Task brief
Return the records verbatim.

Recorded data
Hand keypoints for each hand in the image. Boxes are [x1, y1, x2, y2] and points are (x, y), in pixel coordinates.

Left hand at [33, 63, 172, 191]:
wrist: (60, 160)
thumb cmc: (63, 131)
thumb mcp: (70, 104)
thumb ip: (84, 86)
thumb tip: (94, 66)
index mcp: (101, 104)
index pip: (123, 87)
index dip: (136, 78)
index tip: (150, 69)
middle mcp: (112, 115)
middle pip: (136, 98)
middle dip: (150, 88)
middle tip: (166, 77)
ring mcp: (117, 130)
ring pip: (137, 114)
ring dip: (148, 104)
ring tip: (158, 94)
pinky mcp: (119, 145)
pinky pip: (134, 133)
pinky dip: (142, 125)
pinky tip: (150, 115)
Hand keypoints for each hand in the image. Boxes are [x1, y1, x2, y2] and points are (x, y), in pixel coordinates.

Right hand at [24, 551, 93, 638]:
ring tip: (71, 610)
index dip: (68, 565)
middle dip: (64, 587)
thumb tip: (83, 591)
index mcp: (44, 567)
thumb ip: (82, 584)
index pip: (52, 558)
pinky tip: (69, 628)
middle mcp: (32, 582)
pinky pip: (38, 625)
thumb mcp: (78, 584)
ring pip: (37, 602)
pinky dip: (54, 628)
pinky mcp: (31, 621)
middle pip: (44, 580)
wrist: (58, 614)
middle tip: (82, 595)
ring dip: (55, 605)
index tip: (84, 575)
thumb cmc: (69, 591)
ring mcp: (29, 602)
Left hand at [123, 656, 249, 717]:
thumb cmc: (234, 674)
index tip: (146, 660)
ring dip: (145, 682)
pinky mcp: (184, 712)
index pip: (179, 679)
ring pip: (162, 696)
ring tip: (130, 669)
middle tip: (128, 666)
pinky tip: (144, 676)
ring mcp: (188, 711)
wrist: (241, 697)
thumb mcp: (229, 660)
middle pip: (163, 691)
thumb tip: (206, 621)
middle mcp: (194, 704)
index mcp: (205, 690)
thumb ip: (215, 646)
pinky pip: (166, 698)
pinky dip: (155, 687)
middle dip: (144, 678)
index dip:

Task response
Hand keypoints for each hand in the image. Boxes are [x1, y1, x2, y2] and points are (x, y), in pixel coordinates.

Left hand at [33, 63, 172, 191]:
wrist: (60, 160)
thumb cmc: (63, 131)
thumb mcp: (70, 104)
thumb ip: (84, 86)
thumb tip: (94, 66)
index mcp: (101, 104)
index pip: (123, 87)
index dip: (136, 78)
index tip: (150, 69)
middle mcp: (112, 115)
middle pip: (136, 98)
middle dip: (150, 88)
middle tip: (166, 77)
ring mcp: (117, 130)
ring pip: (137, 114)
ring dip: (148, 104)
ring tip: (158, 94)
pinky mcp: (119, 145)
pinky pip: (134, 133)
pinky dip: (142, 125)
pinky tip: (150, 115)
Hand keypoints for each hand in the image. Boxes are [x1, y1, x2, y2] and points are (x, y), in pixel coordinates.

Right hand at [24, 551, 93, 638]:
ring tip: (71, 610)
index dip: (68, 565)
middle dip: (64, 587)
thumb tip: (83, 591)
index mcp: (44, 567)
thumb ip: (82, 584)
index pip: (52, 558)
pinky tip: (69, 628)
middle mcp: (32, 582)
pinky pip: (38, 625)
thumb mcp: (78, 584)
ring pip: (37, 602)
pinky dip: (54, 628)
pinky mcp: (31, 621)
middle pip: (44, 580)
wrist: (58, 614)
middle tip: (82, 595)
ring dip: (55, 605)
index tip: (84, 575)
thumb cmc: (69, 591)
ring mcp: (29, 602)
Left hand at [123, 656, 249, 717]:
thumb cmc: (234, 674)
index tip: (146, 660)
ring dip: (145, 682)
pinky mcp: (184, 712)
index pip: (179, 679)
ring pip: (162, 696)
ring tip: (130, 669)
middle tip: (128, 666)
pinky tip: (144, 676)
ring mcp: (188, 711)
wrist: (241, 697)
thumb mcp: (229, 660)
middle pip: (163, 691)
thumb tip: (206, 621)
middle mcp: (194, 704)
index mcp: (205, 690)
thumb ip: (215, 646)
pinky pip: (166, 698)
pinky dip: (155, 687)
middle dip: (144, 678)
index dip:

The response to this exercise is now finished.